-- What is required --
Can you return each of the items below verbatim, without changing a single character?

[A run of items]
***

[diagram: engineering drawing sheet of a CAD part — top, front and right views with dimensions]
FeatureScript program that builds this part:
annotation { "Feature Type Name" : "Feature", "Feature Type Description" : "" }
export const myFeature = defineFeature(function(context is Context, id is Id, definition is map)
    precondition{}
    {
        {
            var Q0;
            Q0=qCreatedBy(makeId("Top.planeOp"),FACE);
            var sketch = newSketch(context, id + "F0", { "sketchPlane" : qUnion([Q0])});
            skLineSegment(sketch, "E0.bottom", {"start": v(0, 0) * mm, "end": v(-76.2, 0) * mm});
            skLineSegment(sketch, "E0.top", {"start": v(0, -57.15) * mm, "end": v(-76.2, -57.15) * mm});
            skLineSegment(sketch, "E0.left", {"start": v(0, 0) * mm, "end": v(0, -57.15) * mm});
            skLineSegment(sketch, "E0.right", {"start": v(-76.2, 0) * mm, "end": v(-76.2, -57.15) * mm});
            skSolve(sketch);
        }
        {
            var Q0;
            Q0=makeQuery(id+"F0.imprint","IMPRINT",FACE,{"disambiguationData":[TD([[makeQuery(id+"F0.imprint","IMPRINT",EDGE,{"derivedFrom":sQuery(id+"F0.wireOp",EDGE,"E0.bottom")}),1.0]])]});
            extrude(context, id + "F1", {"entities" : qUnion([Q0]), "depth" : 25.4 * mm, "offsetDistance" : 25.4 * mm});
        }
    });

***

-- Solved problem --
[diagram: engineering drawing sheet of a CAD part — top, front and right views with dimensions]
FeatureScript program that builds this part:
annotation { "Feature Type Name" : "Feature", "Feature Type Description" : "" }
export const myFeature = defineFeature(function(context is Context, id is Id, definition is map)
    precondition{}
    {
        {
            var Q0;
            Q0=qCreatedBy(makeId("Top.planeOp"),FACE);
            var sketch = newSketch(context, id + "F0", { "sketchPlane" : qUnion([Q0])});
            skLineSegment(sketch, "E0.bottom", {"start": v(0, 0) * mm, "end": v(-76.2, 0) * mm});
            skLineSegment(sketch, "E0.top", {"start": v(0, -57.15) * mm, "end": v(-76.2, -57.15) * mm});
            skLineSegment(sketch, "E0.left", {"start": v(0, 0) * mm, "end": v(0, -57.15) * mm});
            skLineSegment(sketch, "E0.right", {"start": v(-76.2, 0) * mm, "end": v(-76.2, -57.15) * mm});
            skSolve(sketch);
        }
        {
            var Q0;
            Q0=makeQuery(id+"F0.imprint","IMPRINT",FACE,{"disambiguationData":[TD([[makeQuery(id+"F0.imprint","IMPRINT",EDGE,{"derivedFrom":sQuery(id+"F0.wireOp",EDGE,"E0.bottom")}),1.0]])]});
            extrude(context, id + "F1", {"entities" : qUnion([Q0]), "depth" : 25.4 * mm, "offsetDistance" : 25.4 * mm});
        }
    });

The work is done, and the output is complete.